Riproposta di un articolo del 2012 sempre di attualità
Ogni lavoro merita rispetto, attenzione ed apprezzamento se non altro per la fatica profusa, per il tempo speso, per l’ingegno impiegato e poi per la dedizione, la passione, le convinzioni che ne stanno alla base. Gli stessi sentimenti merita l’opera in tre volumi di Nino Špehonja: «Nediška gramatika», «Besednjak Nediško – Taljansko», «Vocabolario Italiano – Nediško», editi (da chi?) con i contributi previsti dalla legge regionale 27/2007 di tutela della minoranza slovena e presentati di recente a San Pietro al Natisone nel corso di un convegno organizzato dall’Istituto Slavia Viva.
Rispetto e ammirazione, dunque, per la mole di lavoro che potrà essere utile solo a quanti vorranno avere un primo approccio al dialetto sloveno del Natisone, dagli slavisti classificato nel gruppo del Litorale – Primorska, assieme a quelli delle province di Gorizia e di Trieste.
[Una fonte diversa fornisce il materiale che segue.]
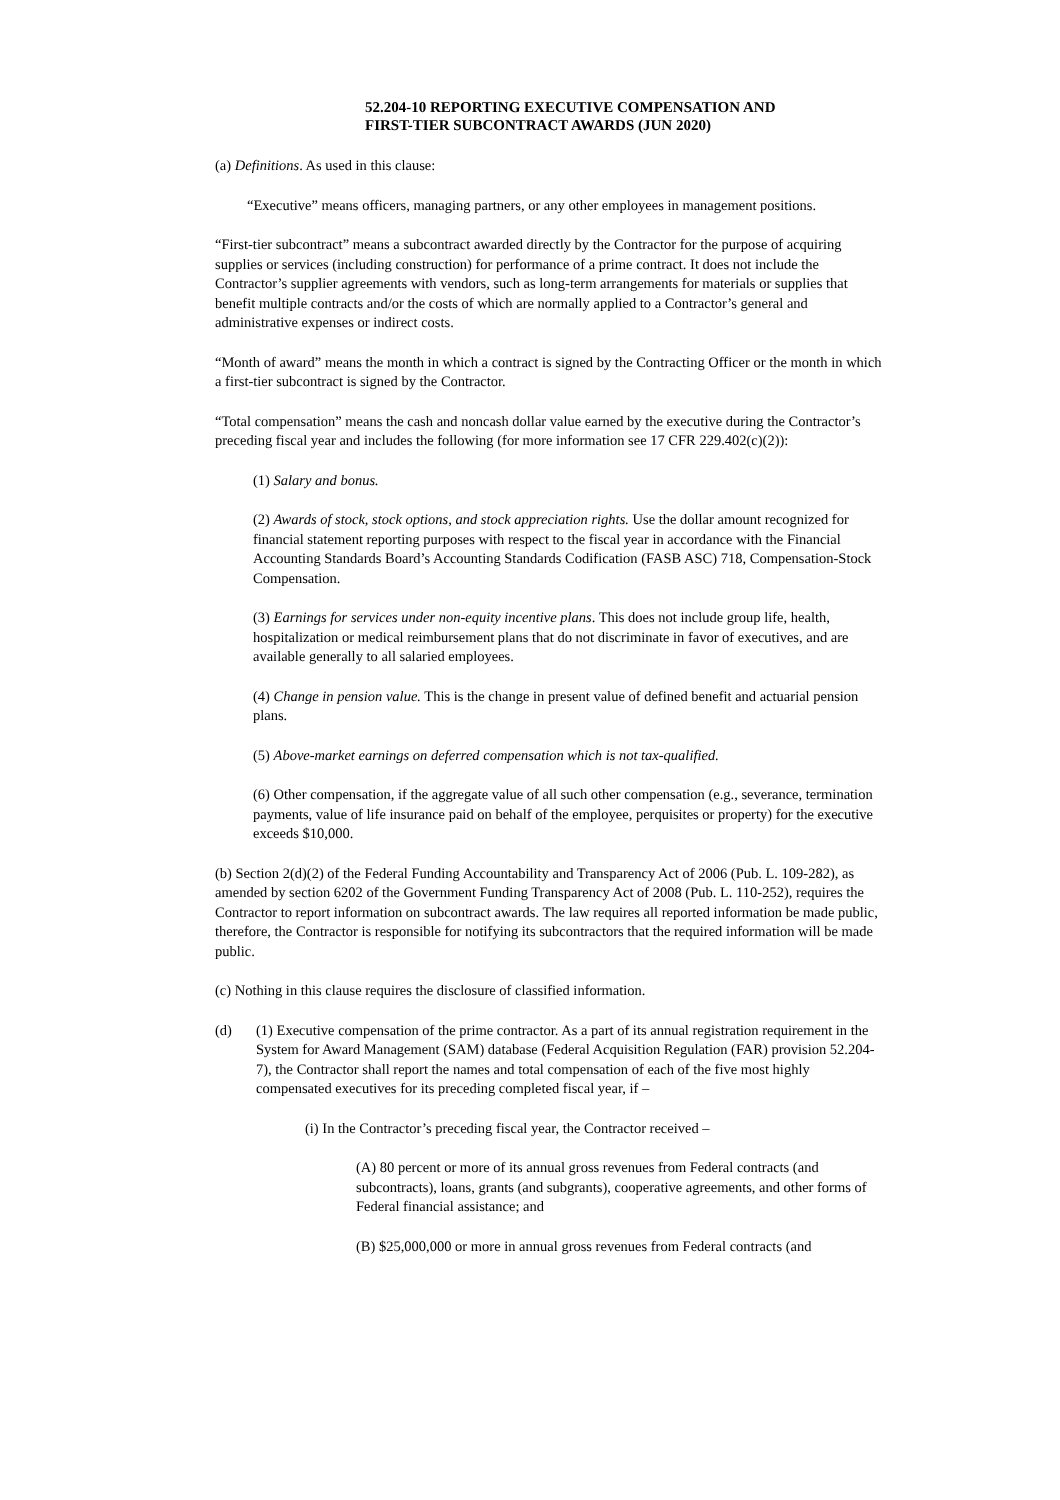52.204-10 REPORTING EXECUTIVE COMPENSATION AND
FIRST-TIER SUBCONTRACT AWARDS (JUN 2020)
(a) Definitions. As used in this clause:
“Executive” means officers, managing partners, or any other employees in management positions.
“First-tier subcontract” means a subcontract awarded directly by the Contractor for the purpose of acquiring supplies or services (including construction) for performance of a prime contract. It does not include the Contractor’s supplier agreements with vendors, such as long-term arrangements for materials or supplies that benefit multiple contracts and/or the costs of which are normally applied to a Contractor’s general and administrative expenses or indirect costs.
“Month of award” means the month in which a contract is signed by the Contracting Officer or the month in which a first-tier subcontract is signed by the Contractor.
“Total compensation” means the cash and noncash dollar value earned by the executive during the Contractor’s preceding fiscal year and includes the following (for more information see 17 CFR 229.402(c)(2)):
(1) Salary and bonus.
(2) Awards of stock, stock options, and stock appreciation rights. Use the dollar amount recognized for financial statement reporting purposes with respect to the fiscal year in accordance with the Financial Accounting Standards Board’s Accounting Standards Codification (FASB ASC) 718, Compensation-Stock Compensation.
(3) Earnings for services under non-equity incentive plans. This does not include group life, health, hospitalization or medical reimbursement plans that do not discriminate in favor of executives, and are available generally to all salaried employees.
(4) Change in pension value. This is the change in present value of defined benefit and actuarial pension plans.
(5) Above-market earnings on deferred compensation which is not tax-qualified.
(6) Other compensation, if the aggregate value of all such other compensation (e.g., severance, termination payments, value of life insurance paid on behalf of the employee, perquisites or property) for the executive exceeds $10,000.
(b) Section 2(d)(2) of the Federal Funding Accountability and Transparency Act of 2006 (Pub. L. 109-282), as amended by section 6202 of the Government Funding Transparency Act of 2008 (Pub. L. 110-252), requires the Contractor to report information on subcontract awards. The law requires all reported information be made public, therefore, the Contractor is responsible for notifying its subcontractors that the required information will be made public.
(c) Nothing in this clause requires the disclosure of classified information.
(d) (1) Executive compensation of the prime contractor. As a part of its annual registration requirement in the System for Award Management (SAM) database (Federal Acquisition Regulation (FAR) provision 52.204-7), the Contractor shall report the names and total compensation of each of the five most highly compensated executives for its preceding completed fiscal year, if –
(i) In the Contractor’s preceding fiscal year, the Contractor received –
(A) 80 percent or more of its annual gross revenues from Federal contracts (and subcontracts), loans, grants (and subgrants), cooperative agreements, and other forms of Federal financial assistance; and
(B) $25,000,000 or more in annual gross revenues from Federal contracts (and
Vale a dire uno dei numerosi (una cinquantina) dialetti della lingua slovena presenti nell’area linguistica slovena che si estende oltre i confini della vicina Repubblica con l’Italia, l’Ungheria e l’Austria. Rispetto e ammirazione che però non escludono critiche, anche severe: una casa può avere un’architettura mirabile, ma se le fondamenta sono deboli, l’edificio diventa instabile e gli inquilini vi si sentono insicuri.
Da semplice osservatore della realtà linguistica locale voglio mettere in evidenza, dal mio punto di vista, il peccato originale che compromette tutta l’architettura dell’opera. Scrive Nino Špehonja: «Il Nediško è una lingua orale […] per il semplice fatto che la nostra gente, fino a non molti anni fa, non sapeva scrivere. Avesse saputo farlo, sicuramente l’avrebbe fatto» («Nediška Gramatika», p. 27).
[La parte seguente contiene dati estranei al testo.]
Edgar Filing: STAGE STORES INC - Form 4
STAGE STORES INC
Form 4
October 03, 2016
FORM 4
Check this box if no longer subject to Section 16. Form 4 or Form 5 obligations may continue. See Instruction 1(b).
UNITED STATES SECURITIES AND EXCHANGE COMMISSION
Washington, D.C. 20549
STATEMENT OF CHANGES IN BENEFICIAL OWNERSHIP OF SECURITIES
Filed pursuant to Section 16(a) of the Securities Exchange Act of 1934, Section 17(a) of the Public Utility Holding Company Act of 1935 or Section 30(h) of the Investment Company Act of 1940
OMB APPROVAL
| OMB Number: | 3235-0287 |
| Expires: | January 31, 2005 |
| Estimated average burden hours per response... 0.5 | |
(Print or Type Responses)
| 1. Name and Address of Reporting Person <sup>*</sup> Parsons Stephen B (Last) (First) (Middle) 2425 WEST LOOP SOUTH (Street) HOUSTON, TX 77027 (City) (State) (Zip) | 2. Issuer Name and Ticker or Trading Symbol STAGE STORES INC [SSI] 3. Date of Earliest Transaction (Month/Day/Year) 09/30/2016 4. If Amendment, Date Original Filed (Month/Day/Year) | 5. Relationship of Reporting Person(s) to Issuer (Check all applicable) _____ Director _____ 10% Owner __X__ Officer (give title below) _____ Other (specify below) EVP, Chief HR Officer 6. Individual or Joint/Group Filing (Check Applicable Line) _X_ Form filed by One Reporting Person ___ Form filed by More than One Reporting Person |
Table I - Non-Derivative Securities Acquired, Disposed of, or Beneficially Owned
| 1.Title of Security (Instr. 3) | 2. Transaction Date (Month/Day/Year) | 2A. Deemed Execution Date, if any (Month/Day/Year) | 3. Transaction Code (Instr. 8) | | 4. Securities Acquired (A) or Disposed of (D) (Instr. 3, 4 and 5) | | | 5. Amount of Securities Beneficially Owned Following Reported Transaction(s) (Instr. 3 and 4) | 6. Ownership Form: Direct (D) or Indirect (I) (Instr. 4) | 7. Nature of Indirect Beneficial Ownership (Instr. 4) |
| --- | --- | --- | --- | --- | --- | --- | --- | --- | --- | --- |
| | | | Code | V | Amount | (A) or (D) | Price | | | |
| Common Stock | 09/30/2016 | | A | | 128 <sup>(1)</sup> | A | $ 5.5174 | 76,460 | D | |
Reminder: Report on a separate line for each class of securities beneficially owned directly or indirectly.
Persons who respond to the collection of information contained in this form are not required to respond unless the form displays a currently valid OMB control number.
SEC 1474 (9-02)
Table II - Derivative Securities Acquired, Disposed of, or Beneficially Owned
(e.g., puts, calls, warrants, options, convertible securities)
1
Ecco un classico teorema costruito su un falso assioma! Un teorema facile da demolire perché il dialetto sloveno delle Valli del Natisone non è e non è stato usato solo oralmente, ma è ed è stato scritto in varie forme, epoche e generi letterari. A confermarlo ci sono libri, raccolte di favole e di altri racconti popolari, volumi di poesie, articoli pubblicati sui giornali; e poi studi, tesi di laurea su testi dialettali, testi di conferenze e atti di convegni.
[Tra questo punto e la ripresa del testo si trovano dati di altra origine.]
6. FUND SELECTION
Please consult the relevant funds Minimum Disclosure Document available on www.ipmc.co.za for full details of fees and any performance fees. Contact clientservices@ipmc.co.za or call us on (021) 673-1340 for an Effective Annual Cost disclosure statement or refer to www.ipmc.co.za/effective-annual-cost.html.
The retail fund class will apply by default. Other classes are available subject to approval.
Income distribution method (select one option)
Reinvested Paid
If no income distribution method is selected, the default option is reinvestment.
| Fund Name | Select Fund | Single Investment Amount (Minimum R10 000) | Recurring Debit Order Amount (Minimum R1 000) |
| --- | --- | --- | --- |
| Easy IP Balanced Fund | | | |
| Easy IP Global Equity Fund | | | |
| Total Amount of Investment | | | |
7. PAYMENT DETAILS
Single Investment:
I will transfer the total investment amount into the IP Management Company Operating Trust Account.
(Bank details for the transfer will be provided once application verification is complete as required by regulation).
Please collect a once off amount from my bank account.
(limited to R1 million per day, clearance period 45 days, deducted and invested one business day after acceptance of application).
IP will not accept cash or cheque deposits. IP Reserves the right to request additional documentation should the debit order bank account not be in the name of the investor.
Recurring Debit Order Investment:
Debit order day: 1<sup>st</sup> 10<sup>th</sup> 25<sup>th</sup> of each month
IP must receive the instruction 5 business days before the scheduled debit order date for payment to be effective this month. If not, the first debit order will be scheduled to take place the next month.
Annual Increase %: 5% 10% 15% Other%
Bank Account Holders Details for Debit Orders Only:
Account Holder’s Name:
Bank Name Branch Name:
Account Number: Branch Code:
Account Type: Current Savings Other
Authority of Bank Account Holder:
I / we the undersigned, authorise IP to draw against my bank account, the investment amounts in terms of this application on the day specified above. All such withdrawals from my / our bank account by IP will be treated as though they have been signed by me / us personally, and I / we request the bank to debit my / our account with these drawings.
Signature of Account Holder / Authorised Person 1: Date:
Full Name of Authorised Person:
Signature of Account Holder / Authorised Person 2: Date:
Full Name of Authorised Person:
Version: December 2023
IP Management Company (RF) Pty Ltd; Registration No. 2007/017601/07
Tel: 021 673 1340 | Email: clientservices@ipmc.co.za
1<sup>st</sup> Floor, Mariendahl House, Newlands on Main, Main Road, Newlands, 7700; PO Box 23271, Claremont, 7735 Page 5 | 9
Mi chiedo come si possano confezionare un vocabolario e una grammatica senza aver fatto uno studio e un’analisi delle prediche nel dialetto del Natisone di don Pietro Podreka di San Pietro e don Luigi Clignon di Cicigolis (entrambi natisoniani doc!) pubblicate dieci anni fa (Andohtljivi poslušavci – Devoti ascoltatori, Združenje E. Blanchini, Cividale 2002, a cura d G. Banchig e R. Ruttar), prediche datate dal 1850 al 1930 e scritte in una lingua che tutti, da Prossenicco a Drenchia, da Canebola a San Leonardo allora capivano e ascoltavano ogni domenica; una lingua «franca», in alcuni tratti di alto valore letterario, che accomunava gli sloveni dell’arcidiocesi di Udine e allo stesso tempo li rendeva linguisticamente vicini agli altri sloveni!?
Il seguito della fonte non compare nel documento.